To effectively structure your data and train an LLM that adjusts question difficulty dynamically, follow these steps:

Step 1: Define the Dataset Structure

Create a dataset where each entry represents a conversation turn. Each entry should include:

  • Question: The question asked by the AI.
  • User Response: The user’s answer.
  • Feedback: Whether the answer was correct.
  • Next Question: The subsequent question based on the user’s response.
  • Difficulty Adjustment: Indication of whether the next question is harder or easier.

Example of a dataset entry:

{
  "question": "What is the square root of 16?",
  "user_response": "4",
  "feedback": "Correct!",
  "next_question": "What is the cube root of 8?",
  "difficulty_adjustment": "harder"
}

Step 2: Prepare the Dataset

Use the Hugging Face datasets library to create a dataset from this structure. Here’s an example of how to load and process the data:

from datasets import Dataset

# Sample dataset
data = {
    "question": ["What is the square root of 16?", "What is the cube root of 8?"],
    "user_response": ["4", "3"],
    "feedback": ["Correct!", "Oops, incorrect... The cube root of 8 is 2."],
    "next_question": ["What is the cube root of 8?", "What is 2 + 2?"],
    "difficulty_adjustment": ["harder", "easier"]
}

ds = Dataset.from_dict(data)

Step 3: Tokenization and Preprocessing

Tokenize the data and ensure it fits within the model’s maximum sequence length.
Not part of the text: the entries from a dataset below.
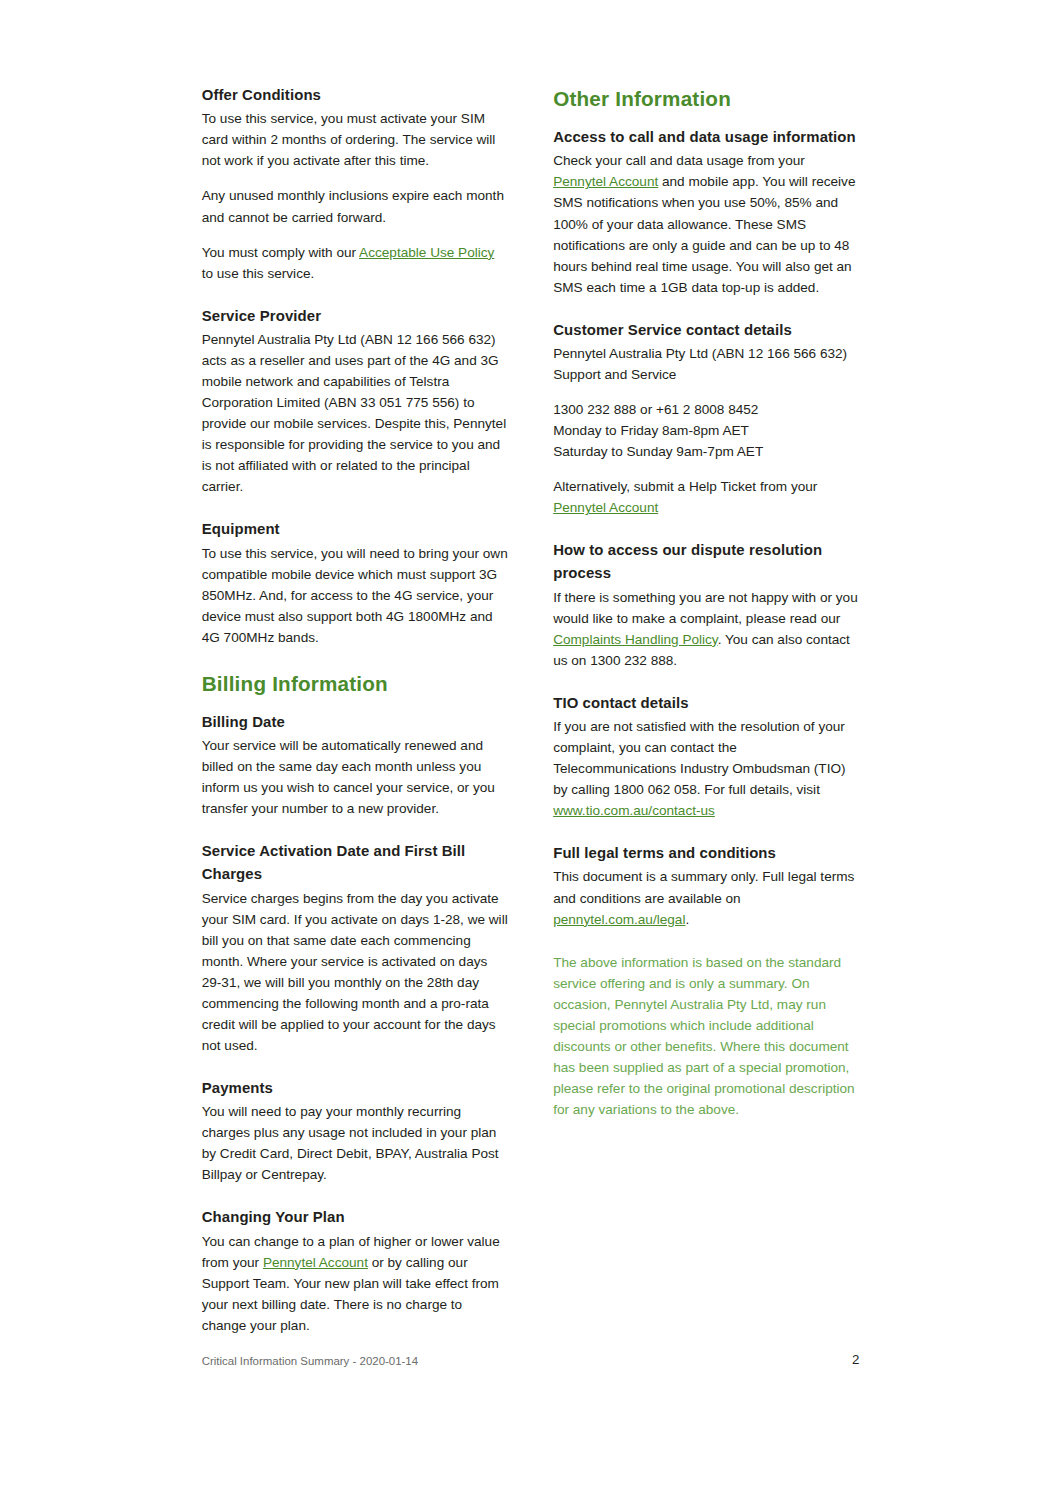Offer Conditions
To use this service, you must activate your SIM card within 2 months of ordering. The service will not work if you activate after this time.
Any unused monthly inclusions expire each month and cannot be carried forward.
You must comply with our Acceptable Use Policy to use this service.
Service Provider
Pennytel Australia Pty Ltd (ABN 12 166 566 632) acts as a reseller and uses part of the 4G and 3G mobile network and capabilities of Telstra Corporation Limited (ABN 33 051 775 556) to provide our mobile services. Despite this, Pennytel is responsible for providing the service to you and is not affiliated with or related to the principal carrier.
Equipment
To use this service, you will need to bring your own compatible mobile device which must support 3G 850MHz. And, for access to the 4G service, your device must also support both 4G 1800MHz and 4G 700MHz bands.
Billing Information
Billing Date
Your service will be automatically renewed and billed on the same day each month unless you inform us you wish to cancel your service, or you transfer your number to a new provider.
Service Activation Date and First Bill Charges
Service charges begins from the day you activate your SIM card. If you activate on days 1-28, we will bill you on that same date each commencing month. Where your service is activated on days 29-31, we will bill you monthly on the 28th day commencing the following month and a pro-rata credit will be applied to your account for the days not used.
Payments
You will need to pay your monthly recurring charges plus any usage not included in your plan by Credit Card, Direct Debit, BPAY, Australia Post Billpay or Centrepay.
Changing Your Plan
You can change to a plan of higher or lower value from your Pennytel Account or by calling our Support Team. Your new plan will take effect from your next billing date. There is no charge to change your plan.
Other Information
Access to call and data usage information
Check your call and data usage from your Pennytel Account and mobile app. You will receive SMS notifications when you use 50%, 85% and 100% of your data allowance. These SMS notifications are only a guide and can be up to 48 hours behind real time usage. You will also get an SMS each time a 1GB data top-up is added.
Customer Service contact details
Pennytel Australia Pty Ltd (ABN 12 166 566 632)
Support and Service
1300 232 888 or +61 2 8008 8452
Monday to Friday 8am-8pm AET
Saturday to Sunday 9am-7pm AET
Alternatively, submit a Help Ticket from your Pennytel Account
How to access our dispute resolution process
If there is something you are not happy with or you would like to make a complaint, please read our Complaints Handling Policy. You can also contact us on 1300 232 888.
TIO contact details
If you are not satisfied with the resolution of your complaint, you can contact the Telecommunications Industry Ombudsman (TIO) by calling 1800 062 058. For full details, visit www.tio.com.au/contact-us
Full legal terms and conditions
This document is a summary only. Full legal terms and conditions are available on pennytel.com.au/legal.
The above information is based on the standard service offering and is only a summary. On occasion, Pennytel Australia Pty Ltd, may run special promotions which include additional discounts or other benefits. Where this document has been supplied as part of a special promotion, please refer to the original promotional description for any variations to the above.
Critical Information Summary - 2020-01-14
2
Use the model’s tokenizer for this purpose:

from transformers import AutoTokenizer

model_name = "gpt2"  # Replace with your chosen LLM
tokenizer = AutoTokenizer.from_pretrained(model_name)

def tokenize_data(examples):
    inputs = []
    for i in range(len(examples["question"])):
        conversation = f"Question: {examples['question'][i]}\nUser Response: {examples['user_response'][i]}\nFeedback: {examples['feedback'][i]}\nNext Question: {examples['next_question'][i]}"
        inputs.append(conversation)
    
    tokenized = tokenizer(inputs, truncation=True, padding=True, max_length=512)
    return tokenized

ds = ds.map(tokenize_data, batched=True)

Step 4: Configure and Initialize the SFTTrainer

Set up the SFTTrainer with the model, tokenizer, dataset, and training arguments:

from transformers import AutoModelForCausalLM, SFTTrainer, TrainingArguments

model = AutoModelForCausalLM.from_pretrained(model_name)
tokenizer.pad_token = tokenizer.eos_token

training_args = TrainingArguments(
    output_dir="dynamic-question-llm",
    num_train_epochs=3,
    per_device_train_batch_size=4,
    gradient_checkpointing=True,
    gradient_accumulation_steps=4,
    warmup_ratio=0.1,
    learning_rate=3e-5,
    weight_decay=0.1,
    save_strategy="epoch",
    logging_steps=25
)

trainer = SFTTrainer(
    model=model,
    tokenizer=tokenizer,
    dataset=ds,
    dataset_text_field="input_ids",  # or "tokenized" if used
    max_seq_length=512,
    args=training_args
)

Step 5: Train the Model

Run the training process:

trainer.train()

Step 6: Save and Export the Model

After training, save the model for future use:

trainer.save_model("dynamic-question-llm")

Conclusion

By following these steps, you structure your dataset to reflect dynamic question adjustment based on user responses and train your LLM using the Hugging Face framework. This approach ensures the model learns to adapt question difficulty, enhancing user engagement and learning effectiveness.

There are countless ways to create a dataset, so just create it however you like.
Many people use Python to process data for training just before training.